Lonjakan kasus Covid-19 yang memaksa pengurangan mobilitas sosial ekonomi membuat pemerintah merevisi pertumbuhan ekonomi.
Oleh
Benediktus Krisna Yogatama
·3 menit baca
JAKARTA, KOMPAS — Pemerintah merevisi target pertumbuhan ekonomi tahun ini di kisaran 3,7-4,5 persen dari sebelumnya di kisaran 4,5-5,3 persen. Revisi ini dilakukan untuk merespons lonjakan kasus Covid-19 yang memaksa pengurangan mobilitas sosial ekonomi.

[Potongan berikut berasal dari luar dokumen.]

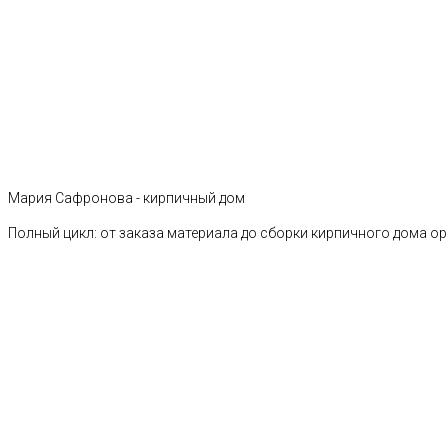
Мария Сафронова - кирпичный дом
Полный цикл: от заказа материала до сборки кирпичного дома о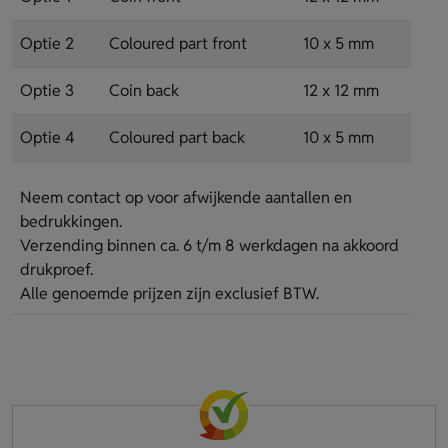
Optie 2
Coloured part front
10 x 5 mm
Optie 3
Coin back
12 x 12 mm
Optie 4
Coloured part back
10 x 5 mm
Neem contact op voor afwijkende aantallen en
bedrukkingen.
Verzending binnen ca. 6 t/m 8 werkdagen na akkoord
drukproef.
Alle genoemde prijzen zijn exclusief BTW.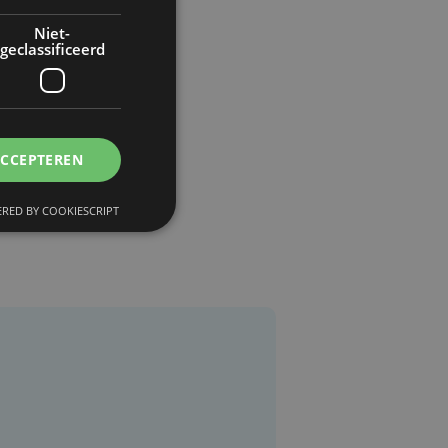
Niet-
geclassificeerd
ACCEPTEREN
RED BY COOKIESCRIPT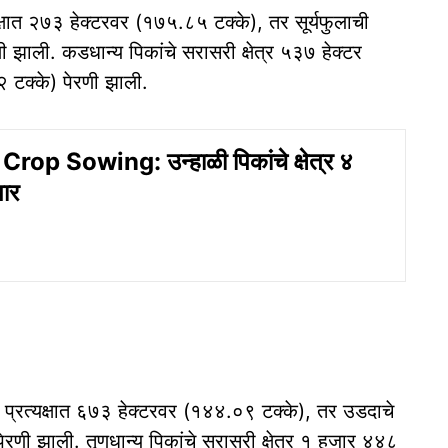
यक्षात २७३ हेक्टरवर (१७५.८५ टक्के), तर सूर्यफुलाची
 झाली. कडधान्य पिकांचे सरासरी क्षेत्र ५३७ हेक्टर
 टक्के) पेरणी झाली.
p Sowing: उन्हाळी पिकांचे क्षेत्र ४
ार
ाना प्रत्यक्षात ६७३ हेक्टरवर (१४४.०९ टक्के), तर उडदाचे
रणी झाली. तृणधान्य पिकांचे सरासरी क्षेत्र १ हजार ४४८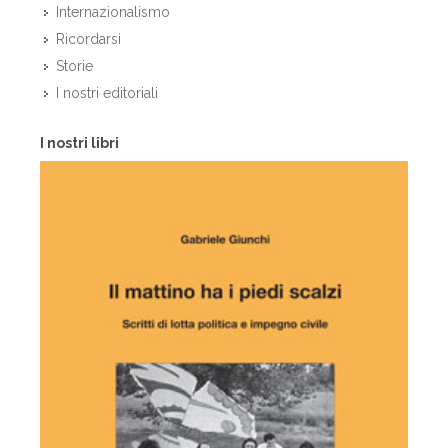
Internazionalismo
Ricordarsi
Storie
I nostri editoriali
I nostri libri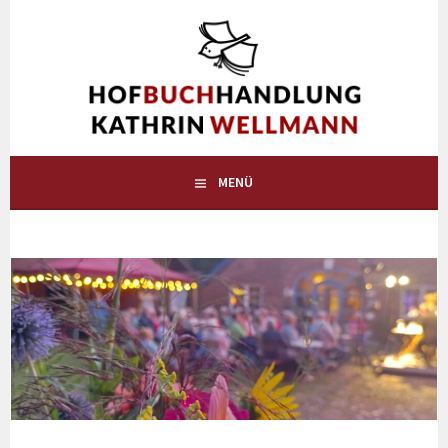
Springe
zum
HOFBUCHHANDLUNG
Inhalt
DIE BUCHHANDLUNG AUF DEM LAND IN WESTERHOLT BEI
WARDENBURG
KATHRIN WELLMANN
MENÜ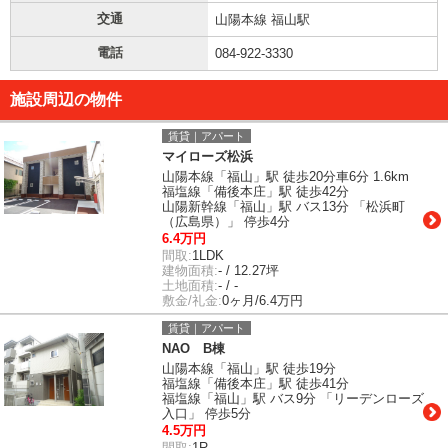
交通
山陽本線 福山駅
電話
084-922-3330
施設周辺の物件
賃貸｜アパート
マイローズ松浜
山陽本線「福山」駅 徒歩20分車6分 1.6km
福塩線「備後本庄」駅 徒歩42分
山陽新幹線「福山」駅 バス13分 「松浜町
（広島県）」 停歩4分
6.4万円
間取:
1LDK
建物面積:
- / 12.27坪
土地面積:
- / -
敷金/礼金:
0ヶ月/6.4万円
賃貸｜アパート
NAO B棟
山陽本線「福山」駅 徒歩19分
福塩線「備後本庄」駅 徒歩41分
福塩線「福山」駅 バス9分 「リーデンローズ
入口」 停歩5分
4.5万円
間取:
1R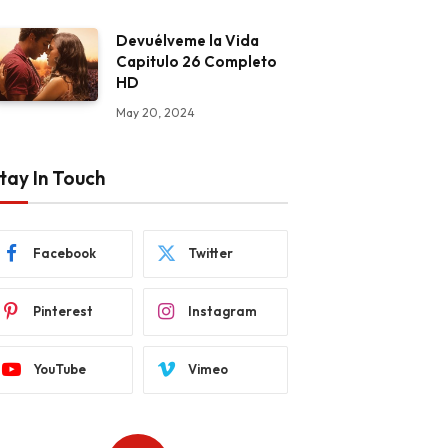
Devuélveme la Vida
Capitulo 26 Completo
HD
May 20, 2024
tay In Touch
Facebook
Twitter
Pinterest
Instagram
YouTube
Vimeo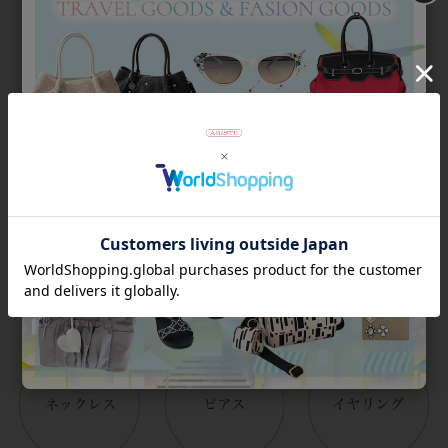
返品について
Category
アイテムカテゴリー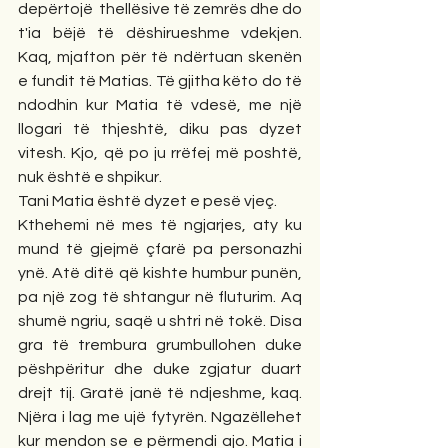
depërtojë  thellësive të zemrës dhe do 
t'ia bëjë të dëshirueshme vdekjen. 
Kaq, mjafton për të ndërtuan skenën 
e fundit të Matias. Të gjitha këto do të 
ndodhin kur Matia të vdesë, me një 
llogari të thjeshtë, diku pas dyzet 
vitesh. Kjo, që po ju rrëfej më poshtë, 
nuk është e shpikur. 
Tani Matia është dyzet e pesë vjeç. 
Kthehemi në mes të ngjarjes, aty ku 
mund të gjejmë çfarë pa personazhi 
ynë. Atë ditë që kishte humbur punën, 
pa një zog të shtangur në fluturim. Aq 
shumë ngriu, saqë u shtri në tokë. Disa 
gra të trembura grumbullohen duke 
pëshpëritur dhe duke zgjatur duart 
drejt tij. Gratë janë të ndjeshme, kaq. 
Njëra i lag me ujë fytyrën. Ngazëllehet 
kur mendon se e përmendi ajo. Matia i 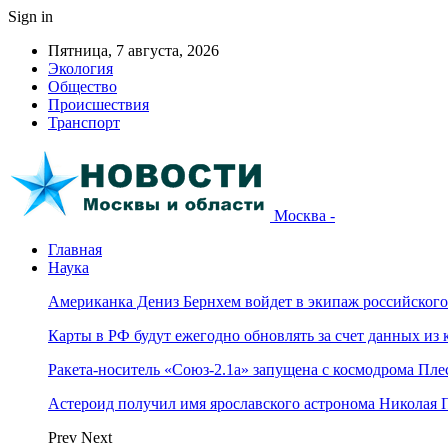
Sign in
Пятница, 7 августа, 2026
Экология
Общество
Происшествия
Транспорт
Москва -
Главная
Наука
Американка Дениз Бернхем войдет в экипаж российског
Карты в РФ будут ежегодно обновлять за счет данных из 
Ракета-носитель «Союз-2.1а» запущена с космодрома Пле
Астероид получил имя ярославского астронома Николая 
Prev
Next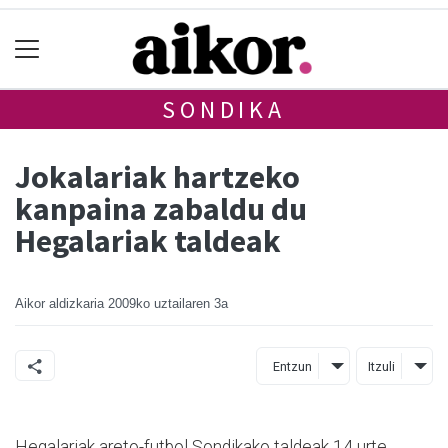
SONDIKA
Jokalariak hartzeko
kanpaina zabaldu du
Hegalariak taldeak
Aikor aldizkaria
2009ko uztailaren 3a
Entzun
Itzuli
Hegalariak areto-futbol Sondikako taldeak 14 urte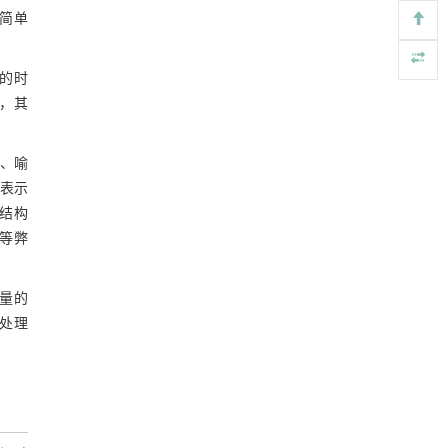
基于检流计的无对准误差全原位成像与激光加
[4]
简单
工系统及其在泛半导体制造中的应用
Engineering
. 2026, Vol.58(3): 1-303
的时
https://doi.org/10.1016/j.eng.2025.07.041
件，其
PVDD: a practical benchmark dataset and
[5]
network for video denoising
Frontiers of Computer Science
. 2027, Vol.21(7):
法、喻
2107207-2107708
表示
https://doi.org/10.1007/s11704-025-50966-0
结构
等弊
量的
处理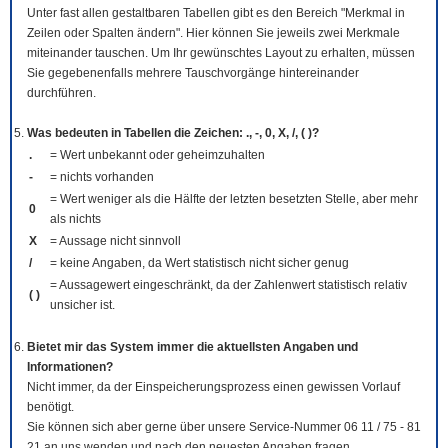
Unter fast allen gestaltbaren Tabellen gibt es den Bereich "Merkmal in
Zeilen oder Spalten ändern". Hier können Sie jeweils zwei Merkmale
miteinander tauschen. Um Ihr gewünschtes Layout zu erhalten, müssen
Sie gegebenenfalls mehrere Tauschvorgänge hintereinander
durchführen.
Was bedeuten in Tabellen die Zeichen: ., -, 0, X, /, ( )?
.
= Wert unbekannt oder geheimzuhalten
-
= nichts vorhanden
= Wert weniger als die Hälfte der letzten besetzten Stelle, aber mehr
0
als nichts
X
= Aussage nicht sinnvoll
/
= keine Angaben, da Wert statistisch nicht sicher genug
= Aussagewert eingeschränkt, da der Zahlenwert statistisch relativ
( )
unsicher ist.
Bietet mir das System immer die aktuellsten Angaben und
Informationen?
Nicht immer, da der Einspeicherungsprozess einen gewissen Vorlauf
benötigt.
Sie können sich aber gerne über unsere Service-Nummer 06 11 / 75 - 81
21 an uns wenden und nach den neuesten Angaben fragen.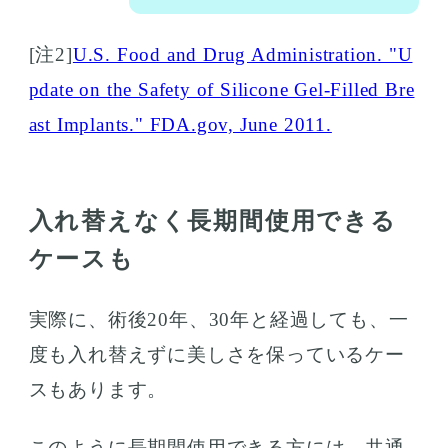
[注2]
U.S. Food and Drug Administration. "U
pdate on the Safety of Silicone Gel-Filled Bre
ast Implants." FDA.gov, June 2011.
入れ替えなく長期間使用できる
ケースも
実際に、術後20年、30年と経過しても、一
度も入れ替えずに美しさを保っているケー
スもあります。
このように長期間使用できる方には、共通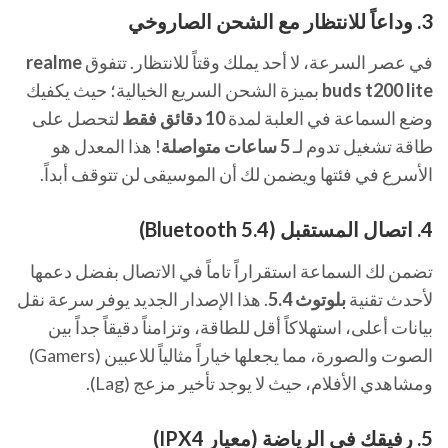
3. وداعاً للانتظار مع الشحن الصاروخي
في عصر السرعة، لا أحد يملك وقتاً للانتظار. تتفوق
realme
buds t200 lite
بميزة الشحن السريع الخيالية؛ حيث يكفيك
وضع السماعة في العلبة لمدة
10 دقائق فقط
لتحصل على
طاقة تشغيل تدوم لـ
5 ساعات متواصلة
! هذا المعدل هو
الأسرع في فئتها ويضمن لك أن الموسيقى لن تتوقف أبداً.
4. اتصال المستقبل (Bluetooth 5.4)
تضمن لك السماعة استقراراً تاماً في الاتصال بفضل دعمها
لأحدث تقنية
بلوتوث 5.4
. هذا الإصدار الجديد يوفر سرعة نقل
بيانات أعلى، استهلاكاً أقل للطاقة، وتزامناً دقيقاً جداً بين
الصوت والصورة، مما يجعلها خياراً مثالياً للاعبين (Gamers)
ومشاهدي الأفلام، حيث لا يوجد تأخير مزعج (Lag).
5. رفيقك في الرياضة (معيار IPX4)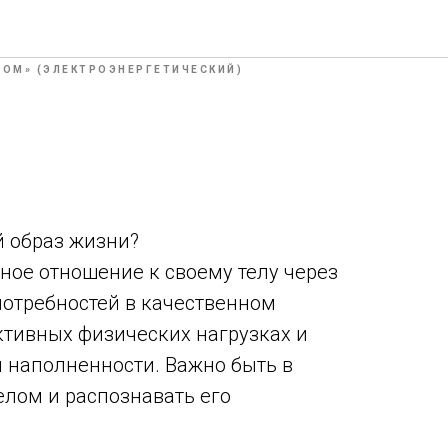
кова
ТОМ» (ЭЛЕКТРОЭНЕРГЕТИЧЕСКИЙ)
о
й образ жизни?
нное отношение к своему телу через
потребностей в качественном
ктивных физических нагрузках и
 наполненности. Важно быть в
елом и распознавать его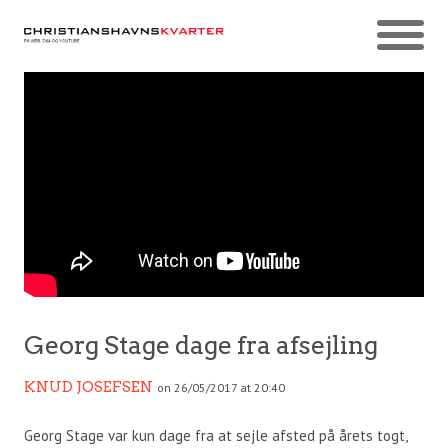
Georg Stage dage fra afsejling
KNUD JOSEFSEN
on 26/05/2017 at 20:40
Georg Stage var kun dage fra at sejle afsted på årets togt,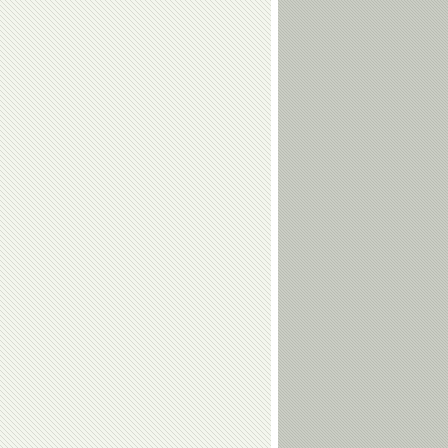
Елена
Виктор
Чайковская
Кудрявцев
Владимир
Геннадий
Воронков
Карпоносов
Алина
Андрей
Загитова
Максимов
Ангелина
Виктория
Мельникова
Комова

”Pemerintah memprediksi pertumbuhan ekonomi tahun ini di kisaran 3,7-4,5 persen yang sebelumnya 4,5-5,3 persen. Jadi, ini sudah dilakukan revisi ke bawah dan range-nya semakin lebar,” ujar Staf Khusus Menteri Koordinator Bidang Perekonomian Raden Pardede pada webinar bertajuk ”Kajian Tengah Tahun Indef 2021. Bola Liar Vaksinasi Ekonomi”, Rabu (7/7/2021).
Ia menjelaskan, revisi ini merupakan cerminan dari ketidakpastian yang terjadi akibat melonjaknya penularan Covid-19. ”Kalau mobilitas berkurang, maka kegiatan ekonomi akan turun. Itu konsekuensi logis dari apa yang kita alami,” ujar Raden yang juga merupakan Sekretaris Eksekutif I Komite Penanganan Covid-19 dan Pemulihan Ekonomi (KCPEN).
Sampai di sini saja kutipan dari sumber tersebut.